Abstract

To retrospectively determine the relative accuracy of liver fat quantification with out-of-phase gradient-echo magnetic resonance (MR) imaging and fat-saturated fast spin-echo MR imaging in patients with and without cirrhosis, with histologic analysis as the reference standard. Committee on Human Research approval was obtained. Patient consent was not required. Data collection ended before HIPAA regulations were implemented, but patient anonymity was maintained. Twenty-seven patients, 16 with cirrhosis, were retrospectively identified who underwent MR imaging before histopathologic evaluation of liver fat at biopsy or surgery. The patient population consisted of 15 male and 12 female patients (mean age, 55 years; range, 16-75 years). One radiologist blinded to the histopathologic results recorded mean signal intensity derived from three regions of interest placed in the right and left lobes of the liver on three sections and signal intensity of the spleen from one region of interest within the same section.

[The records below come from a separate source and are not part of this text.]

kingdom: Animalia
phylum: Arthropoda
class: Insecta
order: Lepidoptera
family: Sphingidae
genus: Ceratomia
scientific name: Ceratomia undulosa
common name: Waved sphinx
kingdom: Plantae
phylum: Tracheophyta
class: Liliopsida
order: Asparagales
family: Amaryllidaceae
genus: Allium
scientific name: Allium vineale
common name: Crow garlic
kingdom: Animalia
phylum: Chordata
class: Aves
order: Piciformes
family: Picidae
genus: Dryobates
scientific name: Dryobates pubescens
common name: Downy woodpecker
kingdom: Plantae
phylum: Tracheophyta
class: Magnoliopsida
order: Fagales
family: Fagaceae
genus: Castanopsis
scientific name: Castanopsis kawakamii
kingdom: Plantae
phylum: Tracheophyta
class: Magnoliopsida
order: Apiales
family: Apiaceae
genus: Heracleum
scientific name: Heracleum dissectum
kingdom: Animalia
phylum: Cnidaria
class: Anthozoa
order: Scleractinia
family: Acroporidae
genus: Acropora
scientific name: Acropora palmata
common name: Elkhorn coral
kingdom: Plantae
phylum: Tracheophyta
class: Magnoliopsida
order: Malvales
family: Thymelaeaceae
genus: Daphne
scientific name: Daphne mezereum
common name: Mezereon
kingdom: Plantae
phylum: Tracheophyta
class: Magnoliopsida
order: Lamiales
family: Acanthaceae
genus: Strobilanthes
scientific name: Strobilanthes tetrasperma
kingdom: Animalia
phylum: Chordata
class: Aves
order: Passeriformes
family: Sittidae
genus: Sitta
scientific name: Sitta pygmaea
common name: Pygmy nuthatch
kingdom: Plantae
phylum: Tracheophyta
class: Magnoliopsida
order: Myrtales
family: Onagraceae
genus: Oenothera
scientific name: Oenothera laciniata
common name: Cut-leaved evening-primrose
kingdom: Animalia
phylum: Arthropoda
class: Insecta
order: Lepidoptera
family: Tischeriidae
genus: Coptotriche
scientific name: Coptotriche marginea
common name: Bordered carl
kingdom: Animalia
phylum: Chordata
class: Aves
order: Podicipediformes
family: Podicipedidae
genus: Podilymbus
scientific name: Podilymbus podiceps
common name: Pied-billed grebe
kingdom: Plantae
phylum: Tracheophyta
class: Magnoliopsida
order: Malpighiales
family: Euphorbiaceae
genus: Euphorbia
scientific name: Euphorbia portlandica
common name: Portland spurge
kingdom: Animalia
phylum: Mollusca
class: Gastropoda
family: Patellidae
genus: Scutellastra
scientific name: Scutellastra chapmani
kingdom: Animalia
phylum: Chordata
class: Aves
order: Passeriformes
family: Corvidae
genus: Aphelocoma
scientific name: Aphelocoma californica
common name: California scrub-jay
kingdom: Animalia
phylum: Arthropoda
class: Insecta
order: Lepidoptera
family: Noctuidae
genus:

Liver fat was quantified with the relative loss of signal intensity on out-of-phase images compared with that on in-phase T1-weighted gradient-echo images and with relative loss of signal intensity on T2-weighted fast spin-echo MR images obtained with fat saturation compared with those obtained without fat saturation. Hotelling t test was used to compare correlation coefficients between relative signal intensity differences and histopathologically determined percentage of fat. In patients without cirrhosis, liver fat quantification with fat-saturated fast spin-echo MR imaging was significantly better than it was with out-of-phase gradient-echo MR imaging (r = 0.92 vs 0.69, P < .01). In patients with cirrhosis, liver fat quantification was correlated only with fat-saturated fast spin-echo MR imaging (r = 0.76, P < .01); the relative signal intensity loss on out-of-phase gradient-echo MR images was not correlated with histopathologically determined percentage of fat (r = 0.25, P = .36). Preliminary results suggest liver fat may be more accurately quantified with fat-saturated fast spin-echo MR imaging than with out-of-phase gradient-echo MR imaging, especially in patients with cirrhosis.